● TASK
A single number is the whole answer: the count of lines in these entries that hold "positivity".

##### MATERIAL SHOWN #####

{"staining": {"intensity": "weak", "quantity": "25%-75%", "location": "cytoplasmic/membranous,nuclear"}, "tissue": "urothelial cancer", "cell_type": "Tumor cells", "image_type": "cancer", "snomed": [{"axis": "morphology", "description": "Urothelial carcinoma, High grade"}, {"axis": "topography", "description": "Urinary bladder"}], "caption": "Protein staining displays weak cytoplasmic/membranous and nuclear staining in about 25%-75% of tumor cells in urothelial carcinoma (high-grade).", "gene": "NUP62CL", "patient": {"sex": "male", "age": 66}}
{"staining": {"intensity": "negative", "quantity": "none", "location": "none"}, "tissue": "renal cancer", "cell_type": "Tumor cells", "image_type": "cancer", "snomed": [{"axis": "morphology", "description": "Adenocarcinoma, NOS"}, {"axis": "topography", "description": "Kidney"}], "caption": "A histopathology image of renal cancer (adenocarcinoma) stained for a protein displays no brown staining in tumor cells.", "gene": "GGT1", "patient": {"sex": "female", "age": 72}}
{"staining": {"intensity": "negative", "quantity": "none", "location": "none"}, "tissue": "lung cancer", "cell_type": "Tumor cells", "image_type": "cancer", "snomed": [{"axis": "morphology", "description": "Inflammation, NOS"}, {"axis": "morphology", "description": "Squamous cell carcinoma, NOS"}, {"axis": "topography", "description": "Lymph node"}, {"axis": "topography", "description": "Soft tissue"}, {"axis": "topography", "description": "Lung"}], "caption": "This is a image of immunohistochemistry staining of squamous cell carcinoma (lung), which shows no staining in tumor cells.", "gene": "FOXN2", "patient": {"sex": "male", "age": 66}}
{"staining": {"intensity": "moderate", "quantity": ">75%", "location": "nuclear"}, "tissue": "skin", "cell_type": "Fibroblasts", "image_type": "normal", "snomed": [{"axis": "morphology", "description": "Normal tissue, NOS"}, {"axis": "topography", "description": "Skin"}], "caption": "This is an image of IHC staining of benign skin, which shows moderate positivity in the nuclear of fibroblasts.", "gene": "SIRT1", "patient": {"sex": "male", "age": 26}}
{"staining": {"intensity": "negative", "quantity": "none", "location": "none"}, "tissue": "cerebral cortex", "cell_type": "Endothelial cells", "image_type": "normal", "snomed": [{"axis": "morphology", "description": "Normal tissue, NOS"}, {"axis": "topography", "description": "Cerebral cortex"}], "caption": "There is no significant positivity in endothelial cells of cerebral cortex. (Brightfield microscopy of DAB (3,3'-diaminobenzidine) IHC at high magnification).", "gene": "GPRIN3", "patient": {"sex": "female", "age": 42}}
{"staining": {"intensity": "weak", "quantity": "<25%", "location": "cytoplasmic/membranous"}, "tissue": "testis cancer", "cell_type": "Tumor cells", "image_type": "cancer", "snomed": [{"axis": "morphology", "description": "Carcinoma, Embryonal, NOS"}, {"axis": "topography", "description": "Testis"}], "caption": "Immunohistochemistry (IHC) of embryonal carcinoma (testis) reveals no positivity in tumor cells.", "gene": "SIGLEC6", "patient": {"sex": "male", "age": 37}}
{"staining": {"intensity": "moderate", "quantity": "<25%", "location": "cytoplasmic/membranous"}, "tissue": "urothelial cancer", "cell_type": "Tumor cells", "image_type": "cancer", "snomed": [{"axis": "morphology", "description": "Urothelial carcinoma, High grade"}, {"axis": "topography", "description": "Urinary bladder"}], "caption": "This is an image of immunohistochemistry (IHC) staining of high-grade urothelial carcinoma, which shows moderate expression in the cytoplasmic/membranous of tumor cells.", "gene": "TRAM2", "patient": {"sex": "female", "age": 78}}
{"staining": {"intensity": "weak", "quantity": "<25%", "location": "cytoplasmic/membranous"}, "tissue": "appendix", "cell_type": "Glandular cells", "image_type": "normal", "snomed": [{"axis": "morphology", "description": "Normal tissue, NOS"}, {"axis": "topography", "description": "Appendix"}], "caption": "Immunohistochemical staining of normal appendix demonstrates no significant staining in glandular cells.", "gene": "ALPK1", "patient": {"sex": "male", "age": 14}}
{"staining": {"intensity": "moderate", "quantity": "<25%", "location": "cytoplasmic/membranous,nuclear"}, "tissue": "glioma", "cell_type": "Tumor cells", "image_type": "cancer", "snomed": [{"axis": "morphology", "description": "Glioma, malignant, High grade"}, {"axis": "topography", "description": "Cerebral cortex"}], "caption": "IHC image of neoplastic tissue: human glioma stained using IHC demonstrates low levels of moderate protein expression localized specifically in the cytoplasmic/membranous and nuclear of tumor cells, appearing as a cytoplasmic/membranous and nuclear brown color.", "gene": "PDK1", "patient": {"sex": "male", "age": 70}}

#####

● WORKED SOLUTION
3